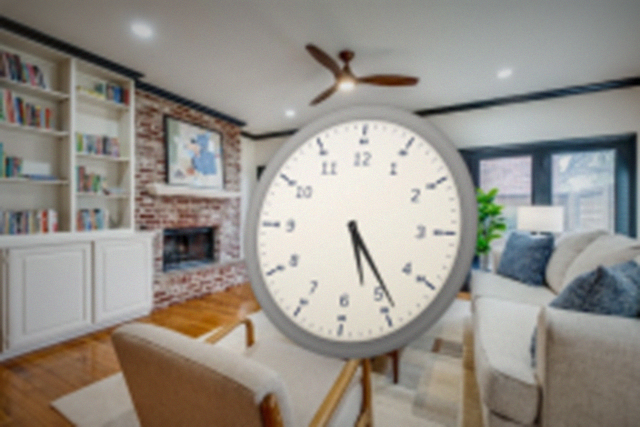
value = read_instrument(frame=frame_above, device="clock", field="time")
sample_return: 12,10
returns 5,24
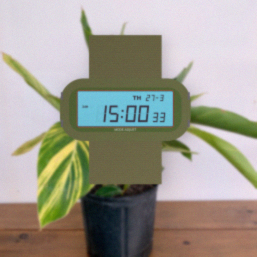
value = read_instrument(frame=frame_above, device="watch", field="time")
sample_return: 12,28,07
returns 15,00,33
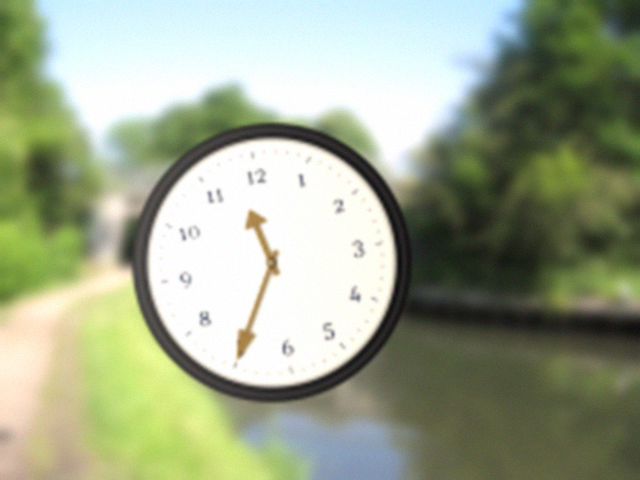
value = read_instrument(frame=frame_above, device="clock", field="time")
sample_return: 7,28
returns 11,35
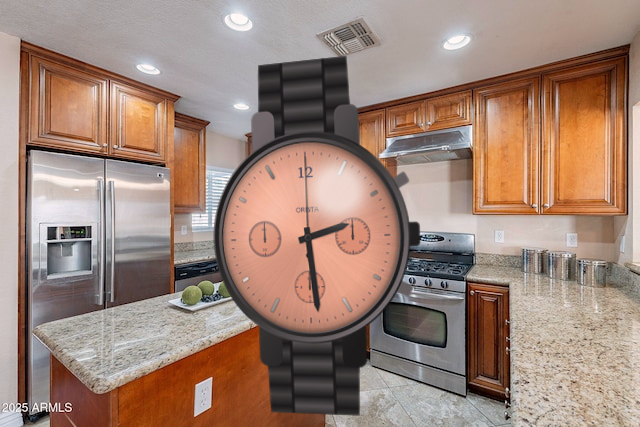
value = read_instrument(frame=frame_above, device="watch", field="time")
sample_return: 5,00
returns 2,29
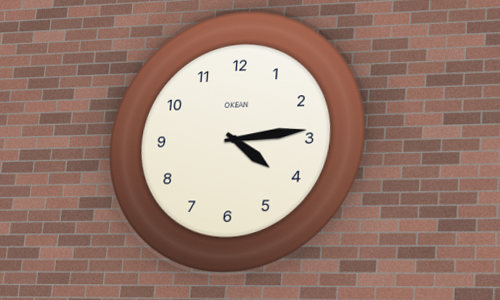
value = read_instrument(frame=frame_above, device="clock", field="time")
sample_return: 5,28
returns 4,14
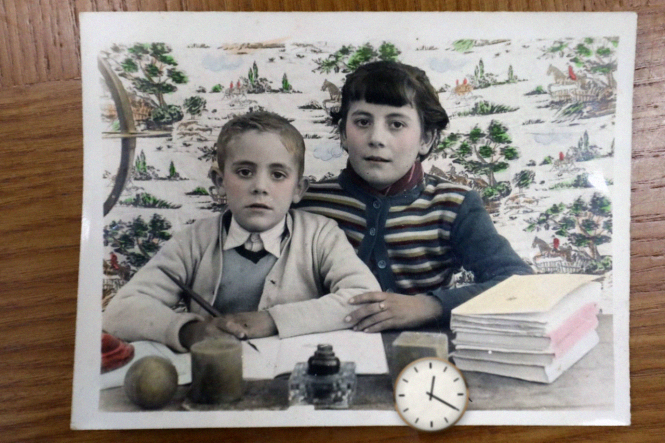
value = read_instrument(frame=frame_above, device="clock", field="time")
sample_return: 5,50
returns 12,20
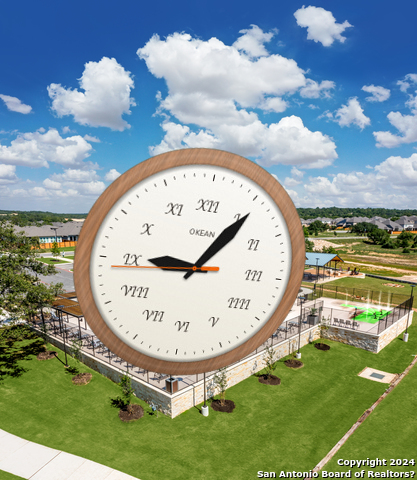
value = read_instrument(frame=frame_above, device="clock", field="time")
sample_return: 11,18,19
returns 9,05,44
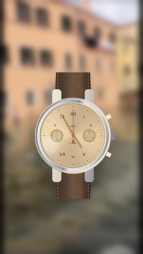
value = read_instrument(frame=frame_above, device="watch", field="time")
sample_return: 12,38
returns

◇ ◇ ◇

Your task »
Reproduce all of the rows above word for word, leaving out the pictures.

Solved exercise »
value = read_instrument(frame=frame_above, device="clock", field="time")
sample_return: 12,10
returns 5,24
value = read_instrument(frame=frame_above, device="watch", field="time")
sample_return: 12,28,07
returns 15,00,33
value = read_instrument(frame=frame_above, device="clock", field="time")
sample_return: 7,28
returns 11,35
value = read_instrument(frame=frame_above, device="watch", field="time")
sample_return: 5,00
returns 2,29
value = read_instrument(frame=frame_above, device="clock", field="time")
sample_return: 5,28
returns 4,14
value = read_instrument(frame=frame_above, device="clock", field="time")
sample_return: 5,50
returns 12,20
value = read_instrument(frame=frame_above, device="clock", field="time")
sample_return: 11,18,19
returns 9,05,44
value = read_instrument(frame=frame_above, device="watch", field="time")
sample_return: 12,38
returns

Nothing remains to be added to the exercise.